Launch date: November 5, 1967
Launch site: Cape Canaveral, Florida
Launch vehicle: Atlas Agena D
Three meteorological experiments were on board. One was a spin scan cloud camera which provided continuous, full-disk hemispheric images of the sun-lit Earth every half hour. This camera was modified to produce color images. The spinning motion of the satellite generated line scans with a spatial resolution of 3.2 kilometers. This process took approximately twenty minutes for the full image, and then ten minutes to reset the camera for a new image. The second experiment was an Image Dissector Camera which scanned the full-disk electronically rather than mechanically. The third experiment was Weather Facsimile (WEFAX), a data relay and re-transmission instrument. This instrument relayed data from the central ESSA data processing facility to APT ground stations located around the western hemisphere. In addition, images from the spin scan camera were also transmitted over WEFAX to APT stations.

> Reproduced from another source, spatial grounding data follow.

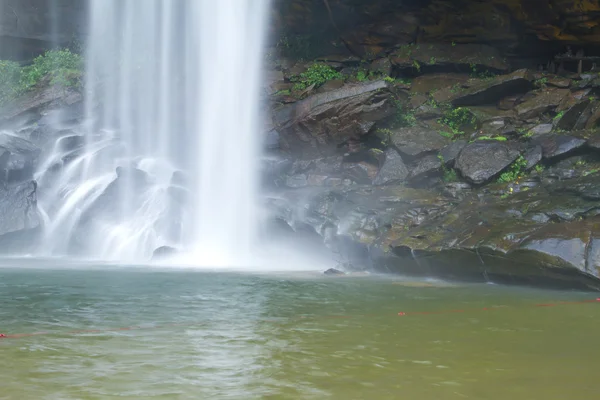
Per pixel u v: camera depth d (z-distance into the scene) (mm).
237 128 25156
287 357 6922
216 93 26141
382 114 23078
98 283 13844
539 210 15992
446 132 22688
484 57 26359
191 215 22359
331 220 19203
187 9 27578
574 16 24859
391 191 19859
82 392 5590
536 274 13914
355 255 18156
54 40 33469
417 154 21391
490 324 9078
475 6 26234
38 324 8844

ATS III was placed in a transfer orbit directly over the equator over 45 degrees west (ATS was over the eastern Pacific at this time). The transfer orbit meant that the satellite would drift slowly westward with time. The satellite eventually reached 95 degrees west where it was deactivated with ATS I on December 1, 1978. Of the satellite's eleven year life span, useful data was received for the first eight (1967-1975).